- EXTRACT:
++++++++++

The program Rainbow from the Okapi Framework can convert certain file formats to an XLIFF format that OmegaT does support. Rainbow can also create complete OmegaT project folders from such documents, for easier handling in OmegaT.

==== Support for Gettext PO ====

A number of file formats can be converted to Gettext Portable Object (PO) files, which can be translated in OmegaT. The Debian program po4a can convert formats such as LaTeX, TeX and POD to Gettext PO. The Translate Toolkit can convert Mozilla .properties and dtd files, CSV files, certain Qt .ts files, and certain XLIFF files to Gettext PO.

==== Support for Office Open XML and ODF ====

Microsoft Word, Excel and PowerPoint documents from version 97 to 2003 can be converted to Office Open XML (Microsoft Office 2007/2010) or ODF (OpenOffice.org) format. Conversion is not entirely lossless and may lead to loss of formatting.

==== Support for Trados.ttx files ====
Trados.ttx files can be treated using the Okapi TTX Filter.

== Supported memory and glossary formats ==

=== Translation memories in TMX format ===

OmegaT's internal translation memory format is not visible to the user, but every time it autosaves the translation project, all new or updated translation units are automatically exported and added to three external TMX memories: a native OmegaT TMX, a level 1 TMX and a level 2 TMX.

++++++++++

- EXTRACTED ENTRIES:
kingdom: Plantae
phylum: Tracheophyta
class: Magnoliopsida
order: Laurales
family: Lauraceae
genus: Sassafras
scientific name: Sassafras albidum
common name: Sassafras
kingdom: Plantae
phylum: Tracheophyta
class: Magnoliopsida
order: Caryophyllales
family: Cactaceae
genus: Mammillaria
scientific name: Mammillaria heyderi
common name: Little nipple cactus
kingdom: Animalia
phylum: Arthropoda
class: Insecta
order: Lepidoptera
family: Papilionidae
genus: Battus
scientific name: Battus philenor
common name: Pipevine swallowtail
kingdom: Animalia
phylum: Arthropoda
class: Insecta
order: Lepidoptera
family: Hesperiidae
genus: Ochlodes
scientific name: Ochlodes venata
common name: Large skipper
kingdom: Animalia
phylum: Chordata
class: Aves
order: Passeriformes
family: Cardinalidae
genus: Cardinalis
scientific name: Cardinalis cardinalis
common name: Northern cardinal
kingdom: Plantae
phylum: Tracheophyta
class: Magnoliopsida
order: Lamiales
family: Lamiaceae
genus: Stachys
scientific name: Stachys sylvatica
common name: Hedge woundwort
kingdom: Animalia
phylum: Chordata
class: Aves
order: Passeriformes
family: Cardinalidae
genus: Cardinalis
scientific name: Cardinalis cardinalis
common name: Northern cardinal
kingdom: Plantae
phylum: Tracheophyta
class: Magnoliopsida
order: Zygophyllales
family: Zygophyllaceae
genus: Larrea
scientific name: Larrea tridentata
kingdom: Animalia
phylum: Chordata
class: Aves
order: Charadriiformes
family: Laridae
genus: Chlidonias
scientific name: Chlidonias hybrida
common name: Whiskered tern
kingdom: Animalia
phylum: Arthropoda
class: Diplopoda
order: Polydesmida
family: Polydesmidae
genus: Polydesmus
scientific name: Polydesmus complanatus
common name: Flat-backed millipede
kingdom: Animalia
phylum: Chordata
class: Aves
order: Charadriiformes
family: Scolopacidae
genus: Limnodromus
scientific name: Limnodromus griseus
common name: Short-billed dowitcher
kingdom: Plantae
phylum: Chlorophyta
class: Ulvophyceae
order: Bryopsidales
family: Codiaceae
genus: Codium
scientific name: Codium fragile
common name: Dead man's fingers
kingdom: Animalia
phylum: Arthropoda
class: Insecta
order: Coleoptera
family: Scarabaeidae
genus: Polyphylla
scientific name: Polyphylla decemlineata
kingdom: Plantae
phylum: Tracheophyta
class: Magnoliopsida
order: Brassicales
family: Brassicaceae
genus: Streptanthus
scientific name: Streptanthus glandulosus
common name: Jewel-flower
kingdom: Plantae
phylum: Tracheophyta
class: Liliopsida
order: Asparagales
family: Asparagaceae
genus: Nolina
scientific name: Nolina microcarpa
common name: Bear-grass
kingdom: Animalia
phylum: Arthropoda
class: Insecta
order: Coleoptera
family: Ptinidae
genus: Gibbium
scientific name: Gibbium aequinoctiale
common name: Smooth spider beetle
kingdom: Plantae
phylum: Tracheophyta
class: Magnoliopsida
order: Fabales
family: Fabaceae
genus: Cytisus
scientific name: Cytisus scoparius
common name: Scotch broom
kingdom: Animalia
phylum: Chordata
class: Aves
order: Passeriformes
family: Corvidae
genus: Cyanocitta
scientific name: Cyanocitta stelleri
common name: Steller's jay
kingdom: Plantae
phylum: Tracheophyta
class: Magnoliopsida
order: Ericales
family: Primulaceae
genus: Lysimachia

++++++++++

- INSTRUCTIONS:
(1) In the extract on OmegaT file support, which Debian program can convert LaTeX, TeX and POD to Gettext PO?
(2) Print the part of the extract on OmegaT file support that opens with the words containing "The program Rainbow" and closes with "loss of formatting.".

- ANSWERS FOR THIS EXERCISE:
(1) po4a

(2)
The program Rainbow from the Okapi Framework can convert certain file formats to an XLIFF format that OmegaT does support. Rainbow can also create complete OmegaT project folders from such documents, for easier handling in OmegaT.

==== Support for Gettext PO ====

A number of file formats can be converted to Gettext Portable Object (PO) files, which can be translated in OmegaT. The Debian program po4a can convert formats such as LaTeX, TeX and POD to Gettext PO. The Translate Toolkit can convert Mozilla .properties and dtd files, CSV files, certain Qt .ts files, and certain XLIFF files to Gettext PO.

==== Support for Office Open XML and ODF ====

Microsoft Word, Excel and PowerPoint documents from version 97 to 2003 can be converted to Office Open XML (Microsoft Office 2007/2010) or ODF (OpenOffice.org) format. Conversion is not entirely lossless and may lead to loss of formatting.